Changes with clients who were lined up for office space and rising construction costs impacted the financial viability of the project, even after some changes were considered, according to White.
“They made a great effort to try and revamp the project,” he said of Pablo.
White said Pablo Properties considered adding residential units, looking at the retail sector or other mixes of uses for the sites, but ultimately decided they had to step away from the project.
“The main issue was forecasted financial feasibility,” Julia Johnson, a partner in Pablo Properties, said in an email to the Leader-Telegram.
Even assuming 90% occupancy at market rate for premium office space in Eau Claire, she said rental income didn’t cover costs due to current construction prices, the project’s expected value and common areas that wouldn’t generate revenue.
“In efforts to make the project feasible we removed exciting features like a rooftop greenhouse, we stopped figuring lower rents for grocery store and we standardized building construction in many aspects. We looked at adding residential to the project as well,” Johnson said. “Other variations changed the project so substantially that our reasons for doing the project dissolved.”
Pablo Properties’ owners, staff and hired consultants spent countless hours and considerable dollars on the plans, she said.
“We diligently explored our options to make the project work and did not come to this decision lightly.” Johnson said of withdrawing the plans.
The buildings were slated for two lots owned by Eau Claire’s Redevelopment Authority. One lot is along the east side of the city’s North Barstow area parking ramp while the other parcel is a neighboring temporary surface parking lot known as Block 7.
In the next couple of weeks, the RDA will put out a call for new development proposals for the land, hoping to see the same fervor that prompted multiple parties to compete last year.
“With the interest that was shown on the sites we want to get the word out again that they’re open for proposals,” White said.
Pablo Properties won exclusive rights on Nov. 21 to negotiate a development agreement for the RDA land, beating out proposals from three other companies that also sought to develop the prime downtown real estate.
Even after that, White said the city has still gotten calls from developers inquiring about the land.
While Pablo is out, that doesn’t rule out a new children’s museum on Block 7, which had been part of multiple development proposals sent last fall to the city.
“We remain committed to opening a new Children’s Museum, along with a new home for the Family Resource Center and preschool with Eau Claire Area School District, on Block 7 in 2021,” Michael McHorney, executive director of the Children’s Museum of Eau Claire, wrote in a statement to the Leader-Telegram.
Following Pablo’s withdrawal, McHorney said he contacted other developers with a known interest in Block 7 to express the museum’s continued desire to relocate there from its current location, 220 S. Barstow St.

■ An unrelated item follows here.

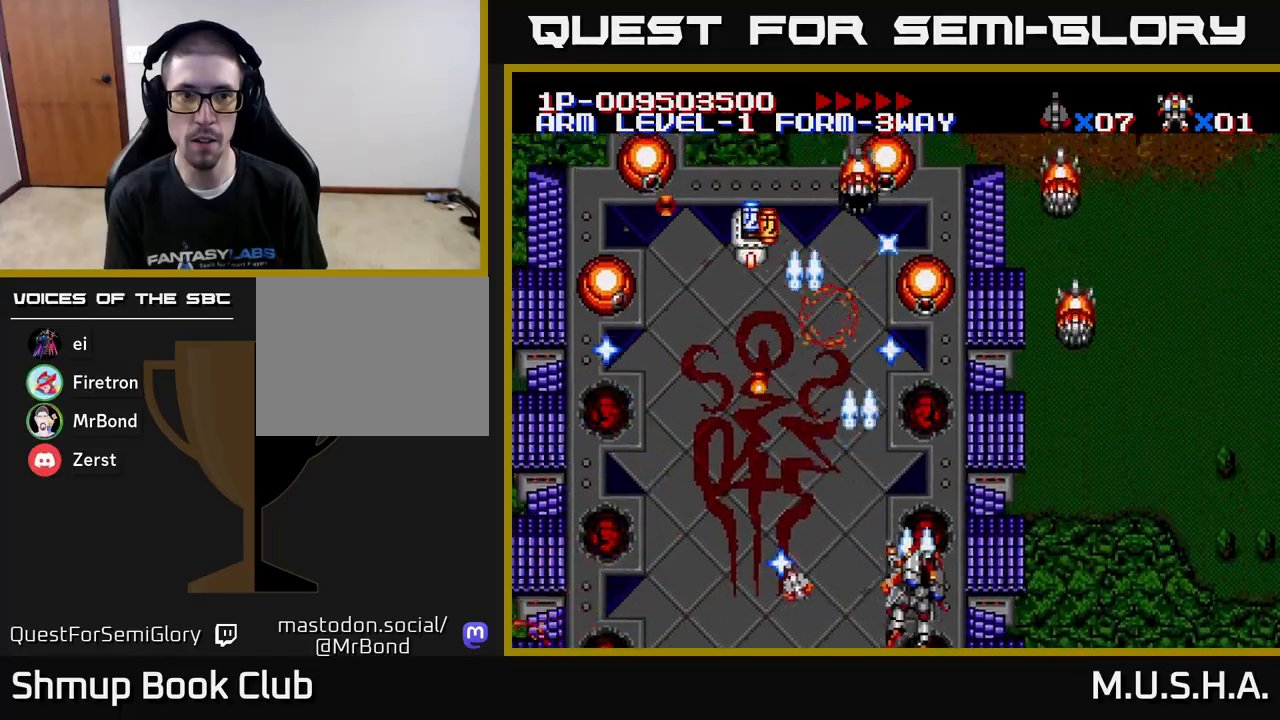
{"buttons": ["X", "Y", "DPAD_LEFT"], "right_stick": "center"}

McHorney also thanked Pablo Properties for the effort the group had put into its vision for Block 7.
“This speaks volumes to the kind of transformation and impact they are looking to make in downtown Eau Claire,” he wrote.
Pablo Properties is currently working on other redevelopment projects, including conversion of the former Syverson Lutheran Home into apartments and major renovation of an old rowhouse building on Oxford Avenue into condominiums.

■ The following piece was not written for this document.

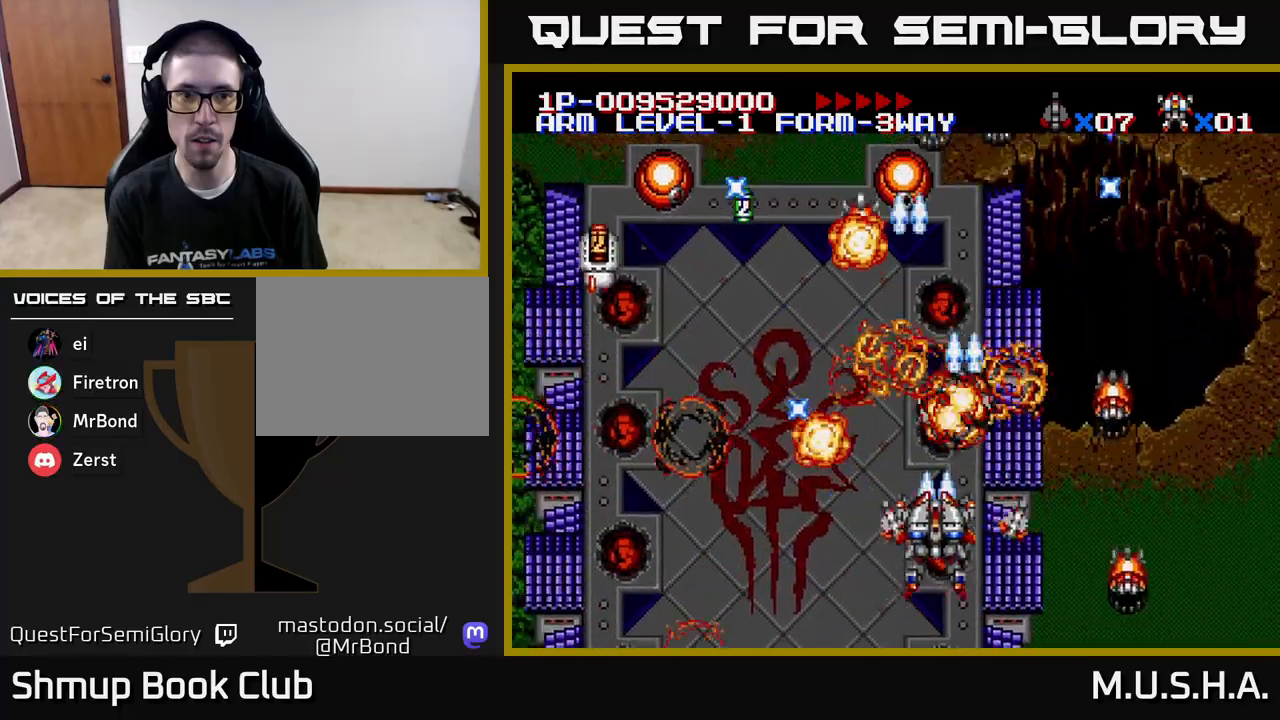
{"buttons": ["X", "Y", "DPAD_DOWN", "DPAD_LEFT"], "right_stick": "center", "events": [[67, "DPAD_LEFT", "up"], [83, "DPAD_RIGHT", "down"], [117, "DPAD_UP", "down"], [183, "DPAD_RIGHT", "up"], [233, "DPAD_LEFT", "down"], [267, "DPAD_UP", "up"], [350, "DPAD_DOWN", "down"]]}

Pablo Properties is led by Jamf co-founder Zach Halmstad and two others who were in on the ground floor at the locally created software company — Julia Johnson and Jason Wudi. The group is responsible for Jamf’s office building in the North Barstow area, thoroughly revamping an aging downtown hotel into The Lismore Hotel, creating downtown co-working space CoLab, operating multiple restaurants and coffee shops, and making a large donation to the Pablo Center at the Confluence.